Opéra fantastique in four acts by camille Saint-saëns to a libretto by jules Barbier and michel Carré; Paris, Théâtre Lyrique, 23 February 1877.
Saint-Saëns’ first opera was a significant link between Gounod’s Faust and Offenbach’s Les contes d’Hoffmann, in all three of which the same librettists, Barbier and Carré, explored the hero’s dependence on a sinister older man enforced by a diabolic pact. In Le timbre d’argent Conrad (tenor), an artist, has a fatal appetite for gold, and is also entranced by his own portrait of Circe, personified in real life by the ballerina Fiametta. Dr Spiridion (bass) gives Conrad a silver bell: when he strikes it he will get all the gold he could desire, but at the price of someone’s death. Conrad is a strikingly Hoffmannesque figure, while Spiridion-Polycastre-Pippo is clearly an extension of Lindorf-Coppélius-Dapertutto-Dr Miracle.

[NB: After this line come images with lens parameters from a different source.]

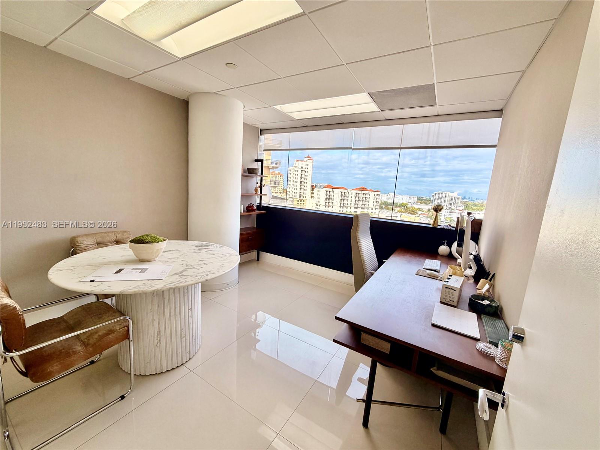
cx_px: 300
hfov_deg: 102.1
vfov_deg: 85.7
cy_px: 225
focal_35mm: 14
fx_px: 243
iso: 50
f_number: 2.2
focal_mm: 2.22
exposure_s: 1/182
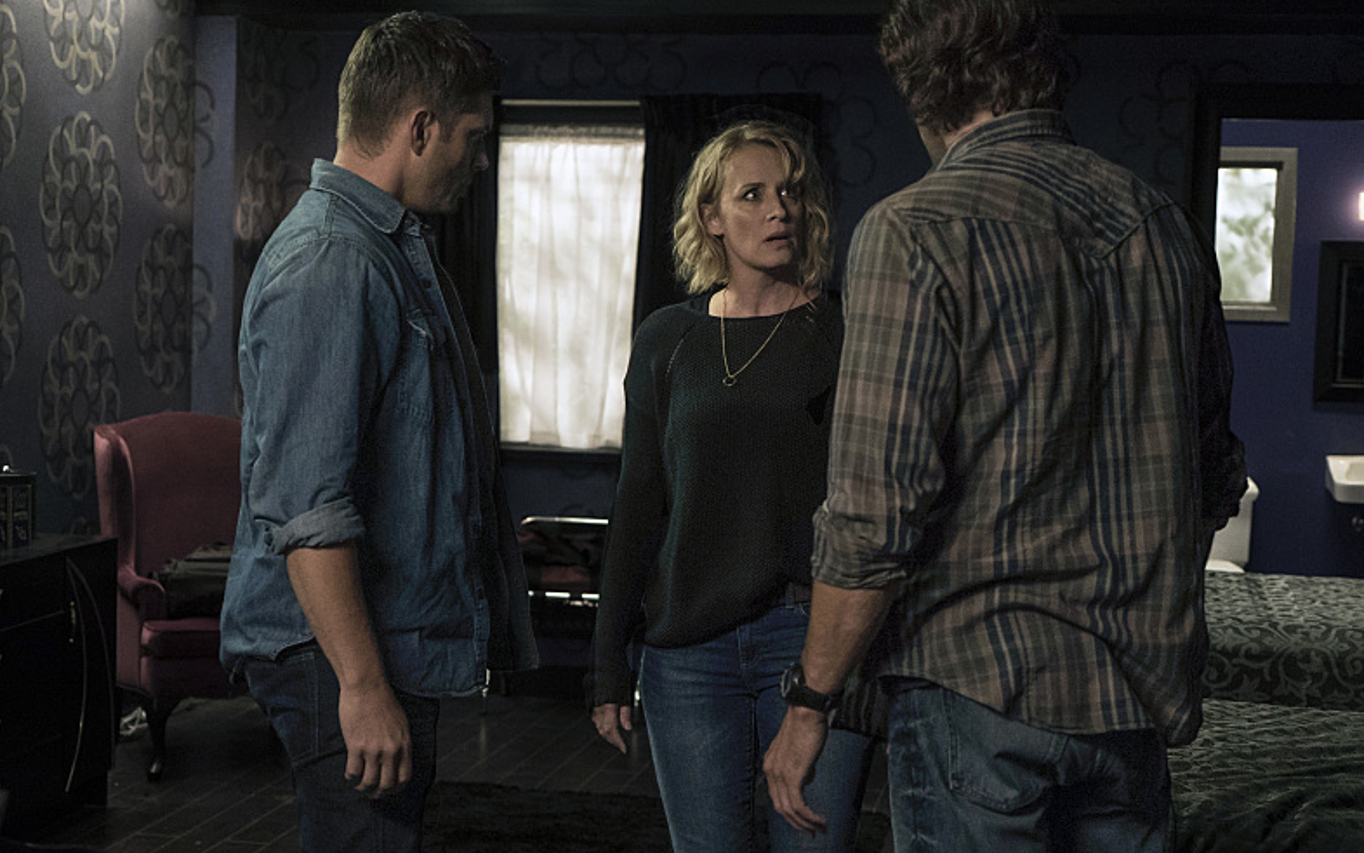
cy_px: 427
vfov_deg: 24.0
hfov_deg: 37.5
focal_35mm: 54
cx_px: 676
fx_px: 2008
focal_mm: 52
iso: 8000
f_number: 4
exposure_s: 1/250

Composed in 1864–5 for the Théâtre Lyrique, Paris, the opera was kept from the stage first by the theatre’s bankruptcy, then by the Franco-Prussian War, and was not played until 1877. In the meantime Saint-Saëns had recomposed the dialogue to form a grand opera version, which was not played until 1913. The music is enormously fluent and versatile, but the mimed part of Fiametta presents some difficulties on stage, and the conclusion (that the events have all taken place in Conrad’s feverish imagination) is a little weak. There are some bold scenic ideas, including a theatre seen from the back of the stage and some fanciful transformations. It seems no coincidence that the opera’s 18 performances in 1877 exactly coincided with Offenbach’s first concentrated labours on Les contes d’Hoffmann.